06 Jul Will FDA Restrictions on Vicodin and Other Opioids Lower Addiction
Today, around 47 million Americans are taking pills made with Hydrocodone to manage some form of chronic pain. Known as opioids, these painkillers have become the focal point of a swirling debate. On one side are patients who are living with barely manageable chronic pain for whom the drugs are a godsend. On the other side are the families of those addicted to opioids, drug enforcement agencies and even the Center for Disease Control and Prevention (CDC). According to the CDC, abuse of prescription opioids is an epidemic problem in this country.
The winds of debate started blowing harder last week when an FDA advisory panel suggested tightening restrictions on Hydrocodone prescriptions. Under the recommended policy, opioid pain relievers like the popular drug Vicodin would only be available to patients in limited amounts and only after visiting a physician in person. No more calling in refills without an office visit.

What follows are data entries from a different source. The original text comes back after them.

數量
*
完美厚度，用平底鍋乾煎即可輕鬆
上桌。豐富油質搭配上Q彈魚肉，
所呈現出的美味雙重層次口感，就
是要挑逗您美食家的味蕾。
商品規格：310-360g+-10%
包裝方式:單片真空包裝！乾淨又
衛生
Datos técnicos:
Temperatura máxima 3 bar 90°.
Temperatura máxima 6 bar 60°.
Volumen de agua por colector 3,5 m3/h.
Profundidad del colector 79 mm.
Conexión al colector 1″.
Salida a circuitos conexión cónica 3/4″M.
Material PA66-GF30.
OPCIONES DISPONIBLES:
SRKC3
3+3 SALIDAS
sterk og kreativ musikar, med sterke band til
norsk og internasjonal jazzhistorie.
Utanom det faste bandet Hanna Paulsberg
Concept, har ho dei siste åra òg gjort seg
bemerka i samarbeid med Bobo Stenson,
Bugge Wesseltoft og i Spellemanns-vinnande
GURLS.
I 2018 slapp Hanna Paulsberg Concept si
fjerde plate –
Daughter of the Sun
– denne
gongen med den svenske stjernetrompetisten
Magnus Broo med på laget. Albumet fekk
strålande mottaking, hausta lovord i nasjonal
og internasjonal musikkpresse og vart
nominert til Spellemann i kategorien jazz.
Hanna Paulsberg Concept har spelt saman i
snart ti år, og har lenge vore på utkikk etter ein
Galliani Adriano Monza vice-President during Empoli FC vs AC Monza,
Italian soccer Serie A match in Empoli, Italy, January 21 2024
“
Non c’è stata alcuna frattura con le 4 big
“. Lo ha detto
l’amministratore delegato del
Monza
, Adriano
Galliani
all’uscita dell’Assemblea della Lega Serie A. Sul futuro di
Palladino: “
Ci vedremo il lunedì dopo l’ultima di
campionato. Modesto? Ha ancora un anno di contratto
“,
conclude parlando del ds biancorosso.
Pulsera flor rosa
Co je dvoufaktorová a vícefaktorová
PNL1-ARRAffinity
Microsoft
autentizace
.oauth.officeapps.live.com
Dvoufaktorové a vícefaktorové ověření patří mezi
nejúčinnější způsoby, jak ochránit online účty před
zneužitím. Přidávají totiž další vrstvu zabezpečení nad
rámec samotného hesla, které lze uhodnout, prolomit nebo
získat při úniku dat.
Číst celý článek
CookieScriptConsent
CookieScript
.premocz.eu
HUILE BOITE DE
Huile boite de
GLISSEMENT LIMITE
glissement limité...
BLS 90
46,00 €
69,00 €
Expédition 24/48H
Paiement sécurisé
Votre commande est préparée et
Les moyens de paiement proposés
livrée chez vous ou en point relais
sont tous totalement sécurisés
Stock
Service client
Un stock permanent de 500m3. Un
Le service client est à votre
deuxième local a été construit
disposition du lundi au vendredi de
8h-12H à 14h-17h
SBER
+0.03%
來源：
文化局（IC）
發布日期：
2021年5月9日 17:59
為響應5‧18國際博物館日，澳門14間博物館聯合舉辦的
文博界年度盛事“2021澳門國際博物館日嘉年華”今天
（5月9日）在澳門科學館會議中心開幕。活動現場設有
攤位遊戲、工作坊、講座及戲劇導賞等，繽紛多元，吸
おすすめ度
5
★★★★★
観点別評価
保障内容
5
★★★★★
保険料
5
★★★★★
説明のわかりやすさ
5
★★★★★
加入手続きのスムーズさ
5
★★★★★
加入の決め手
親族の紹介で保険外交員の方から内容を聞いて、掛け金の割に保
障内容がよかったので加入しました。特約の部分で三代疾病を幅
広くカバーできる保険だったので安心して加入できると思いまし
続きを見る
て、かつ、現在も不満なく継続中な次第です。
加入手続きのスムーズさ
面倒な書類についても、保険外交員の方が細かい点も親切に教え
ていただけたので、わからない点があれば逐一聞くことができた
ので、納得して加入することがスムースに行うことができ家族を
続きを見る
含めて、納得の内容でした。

Opinions about the proposed changes vary widely. The U.S. Drug Enforcement Agency (DEA) agrees with the suggested policy since it moves toward their own recommendations for stricter controls, including placing opioids into Schedule II drug category, the most controlled drug category. While many see the suggested scheduling change as a positive step toward reducing opioid addiction, others remain unconvinced.
Those less enthusiastic about reclassifying opioids point out that it is not those with a doctor’s prescription who are most likely to become addicted to the pills. The majority of recreational prescription drug users obtain their pills from friends or family members, not through the family doctor. A scant one percent of patients with no drug abuse history ever form an addiction to opioids.
Deaths from prescription drug abuse are heart-rending and have been rising. Nonetheless, drug overdose deaths connected to opioids are overwhelming among recreational users and not chronic pain patients. Many fatalities are linked to misuse of opioids such as crushing and injecting or snorting the pills or mixing the drug with alcohol. These abuses are practiced by those using opioids for non-medical reasons and not by those who take the drugs to control otherwise debilitating pain.
Patients with legitimate long-term pain may have more trouble getting pain medication if the panel’s recommendations are enacted. Pain patients worry that insurers who are not eager to pay for opioid therapy will find numerous loopholes such as limiting doctor visits in order to control costs. This has created more than a note of panic among pain patients. On the other hand, many concerned over the epidemic of addiction see stricter controls as the only way to dry up the supply.
The fear is that the new controls would limit access to pain relievers for those who are at the lowest risk for abuse while doing nothing to stem prescriptions for short-term use. Short-term prescriptions tend to be the ones which get stashed in the medicine cabinet for a rainy day and wind up fueling abuse. More hearings are scheduled in the near future.